The Washington Times - April 13, 2012, 11:35AM

Part of a position-by-position look at Maryland football this spring

Running down Maryland’s running backs …


Starters returning (0): None

Other notable returnees: TB Justus Pickett (74 carries, 274 yards, 1 TD; 10 receptions, 49 yards, 1 TD; 1 start), FB Tyler Cierski (4 carries, 5 yards; 1 reception, 5 yards, 1 TD; 1 start)

Starters lost (1): TB Davin Meggett (171 carries, 896 yards, 4 TD; 17 receptions, 141 yards, 1 TD; 11 starts)

Other notable departures: TB D.J. Adams (transferred to Portland State; 40 carries, 174 yards, 4 TD; 3 receptions, 16 yards), TB Jeremiah Wilson (transferred to James Madison; 5 carries, 16 yards; 1 reception, 3 yards)

Emerging names to know: TB Brandon Ross (redshirt freshman)

Career starts returning: 2 (Pickett 1, Cierski 1)

Career starts lost: 17 (Meggett 17)


There’s a new look to the Maryland backfield, in multiple ways.
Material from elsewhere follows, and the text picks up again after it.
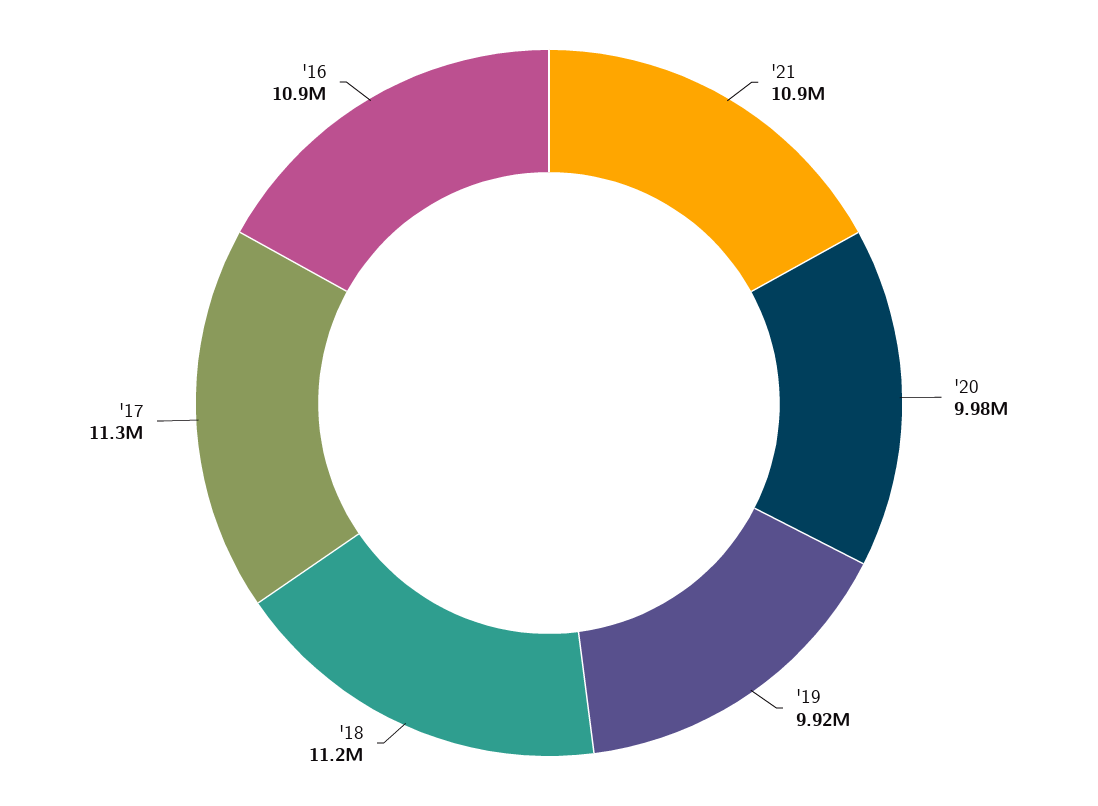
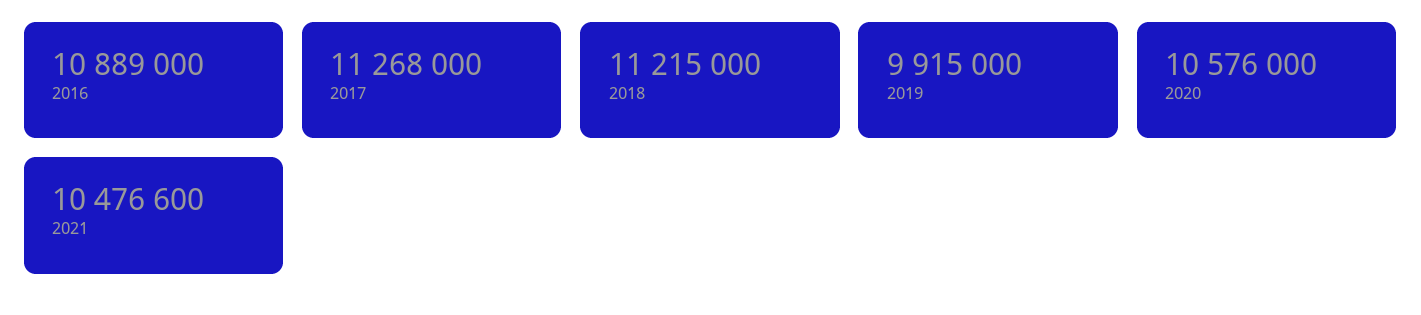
'21: 10900000 -> 10476600
'20: 9980000 -> 10576000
There will be time to delve into the Terrapins’ quarterback situation next week as spring practice winds down.

For now, though, it’s worth looking at a running back unit filled with youth.

Veteran Davin Meggett is gone after three reliable seasons and a fourth (2009) when he didn’t have any room to run thanks to a leaky offensive line. Take that season out, and Meggett’s chugged along to per-carry averages of 5.1, 5.7 and 5.2 yards —- while playing in all 50 games in his career.

Perhaps he wasn’t the most explosive back, but he was exceptionally reliable. Maryland would no doubt he happy to find a guy to average 75 rushing yards a game again this season.

Fan favorite D.J. Adams, a solid short-yardage back, departed after last season to the Pacific coast and will play for Portland State. Change-of-pace back Jeremiah Wilson was barely used on offense in the second half of the season and also transferred.

All that remains from last year’s backfield situation is Justus Pickett, who averaged 3.7 yards per carry as a true freshman. That figure was buoyed by a strong day against Towson; take out the game against a lower-division opponent, and Pickett had 60 carries for 192 yards —- 3.2 yards per rush on the button.

It’s not hard to guess what caused some of his problems. At 5-foot-10 and 175 pounds, Pickett wasn’t the ideal size for a between-the-tackles rusher. He’s added some weight (about 10 pounds) and strength this offseason, and he figures to be more effective after a full year in the program.

He’s competed all spring with Brandon Ross, who at 5-foot-10 and 205 pounds looks the part of a rugged rusher. Why didn’t he crack the rotation last year? A bit of it had to do with the standard bugaboo for many young back: An inability to regularly pass protect. Plenty have overcome that problem before given time, so it’s hardly a blot on the redshirt freshman’s ability to produce in the future.

Like with Maryland’s wideouts, the spring competition isn’t a full glimpse into how things will look once the season starts. The Terps reloaded their running back depth with their signing class, and there are few positions where it’s easier to make an instant impact just a few months removed from high school than tailback (the pass protection caveat notwithstanding).

No matter who emerges as the primary rusher (and expect both Pickett and Ross to be factors in the chase for that job), Maryland does enjoy the services of a well-regarded fullback who was underutilized a year ago. Sophomore Tyler Cierski will likely have a greater impact this season in a more pro-style offense.